The only good news is that man made global warming happens in real time. Every rise in temperature we experience from the moment we get off this call will be caused by carbon emittied now, not by the coal fires of our childhood.
A four billion year old planet, which was changing slowly under the long-term process of entropy has seen its ecosystem disrupted by a 250 year old social system moulded around one form of energy extraction. When we found out about this, we decided that a 25 year old ideology would solve the problem: the market.
Create an artificial market in carbon and the negative externalities can be traded in a way that should make capitalism sustainable. It’s not working.
Because what we need are not simply electric cars instead of diesel cars, bicycle lanes instead instead of car lanes, and a gradual phase out of gas and coal from the energy production system.
We need a re-set of our relatioship with this earth: whereby the patterns of everyday life change rapidly so that we don’t fly in jet-powered planes, we don’t incentivise the burning of the last rainforests, we stop filling the sea with plastic. Where instead we do as the Ocasio-Cortez/Markey bill in America demands: reconfigure our urban, transport and leisure infrastructure to consume no carbon.
Could there be a form of capitalism that does this? Yes — which is why I think it was ill advised for so many people on the US and British left to run around demanding “socialism”. I do want to incentivise the profit motive, and self interest, to enact what’s needed.
The problem is the form of capitalism we have. This capitalism.

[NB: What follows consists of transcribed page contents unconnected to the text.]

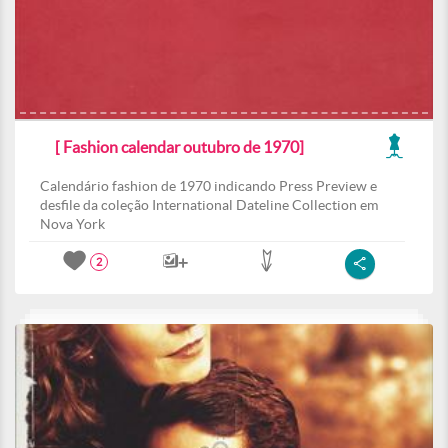
[ Fashion calendar outubro de 1970]
Calendário fashion de 1970 indicando Press Preview e
desfile da coleção International Dateline Collection em
Nova York
2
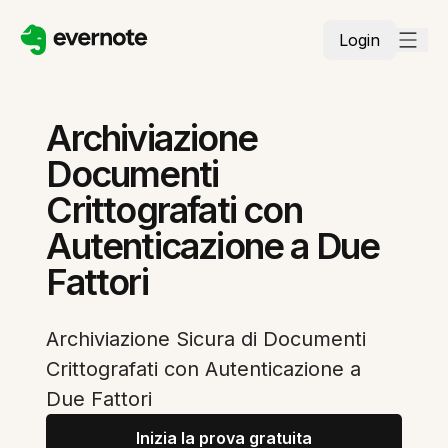
Login
Archiviazione
Documenti
Crittografati con
Autenticazione a Due
Fattori
Archiviazione Sicura di Documenti
Crittografati con Autenticazione a
Due Fattori
Inizia la prova gratuita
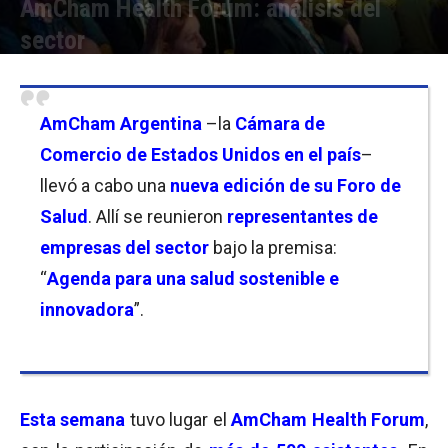
AmCham Health Forum: análisis del
sector
Por
Florencia Lippo
-
09/09/2025 17:45
AmCham Argentina
–la
Cámara de
Comercio de Estados Unidos en el país
–
llevó a cabo una
nueva edición de su Foro de
Salud
. Allí se reunieron
representantes de
empresas del sector
bajo la premisa:
“
Agenda para una salud sostenible e
innovadora
”.
Esta semana
tuvo lugar el
AmCham Health Forum
,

There’s no time to go into the debate on secular stagnation but there are strong signs that it is here. According to Bank of England economists Smith and Rachel, global growth in the past 30 years has been driven by expanding the workforce, catchup growth in the emerging world — not primarily by technological change; they predict its average rate will halve over the next 30 years.
With growth dependent on debt and money creation, this is an ill suited form of capitalism to address the climate crisis. QE is creating greater inequalities based on asset wealth, and — in case you haven’t been watching the grotesque dynastic carnival in the White House — money buys power.

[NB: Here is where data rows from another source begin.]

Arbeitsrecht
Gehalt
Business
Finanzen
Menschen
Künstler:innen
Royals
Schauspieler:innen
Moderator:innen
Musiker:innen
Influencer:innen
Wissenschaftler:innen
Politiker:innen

Watch what the really future oriented people among the rich are doing: they dream of building undersea cities to escape the flood, or of space travel to escape the burning planet altogether.

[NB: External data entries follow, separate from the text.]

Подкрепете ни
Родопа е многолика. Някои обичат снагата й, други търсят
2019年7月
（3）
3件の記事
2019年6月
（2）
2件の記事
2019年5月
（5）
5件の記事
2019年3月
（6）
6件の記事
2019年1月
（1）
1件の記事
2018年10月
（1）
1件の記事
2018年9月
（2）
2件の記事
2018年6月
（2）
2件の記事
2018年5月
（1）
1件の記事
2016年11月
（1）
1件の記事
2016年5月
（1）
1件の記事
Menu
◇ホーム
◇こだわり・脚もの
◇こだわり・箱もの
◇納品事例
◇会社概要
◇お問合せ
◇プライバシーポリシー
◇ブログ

In other words: the kind of capitalism we need to escape the climate crisis is thinkable — but mainly not to capitalists. Just as in the 1830s a parallel path is clear, but the socio-economic conditions for taking it are not there.
We would need one major country to decide to socialise — I don’t care how, nationalisation, mutualisation, state aid — its entire energy sytem, rid it of carbon within 10 years, and take the population on a rapid transition to sustainable modes of housing, transport, consumption and energy use.
I’ll end by conceding this to the proposers of the motion, as a challenge: I hope I am wrong. I hope that from within US Republicanism, British conservatism, Canadian liberalism, Modi’s BJP and the Chinese Communist Party, a generation emerges that says: right, capitalism, let’s do this. Let’s write off the four trillion of stranded assets; lets disinvest from all environmentally damaging activities; let’s turn to the state as the co-ordinator of the great human effort in front of us.
We — the left — don’t have the power to make this happen on our own. It’s up to the centre and the right to change. There’s no capitalism on a dead planet; there’s no City in a flooded London; there’s no Land of Hope and Glory on a planet with a billion refugees.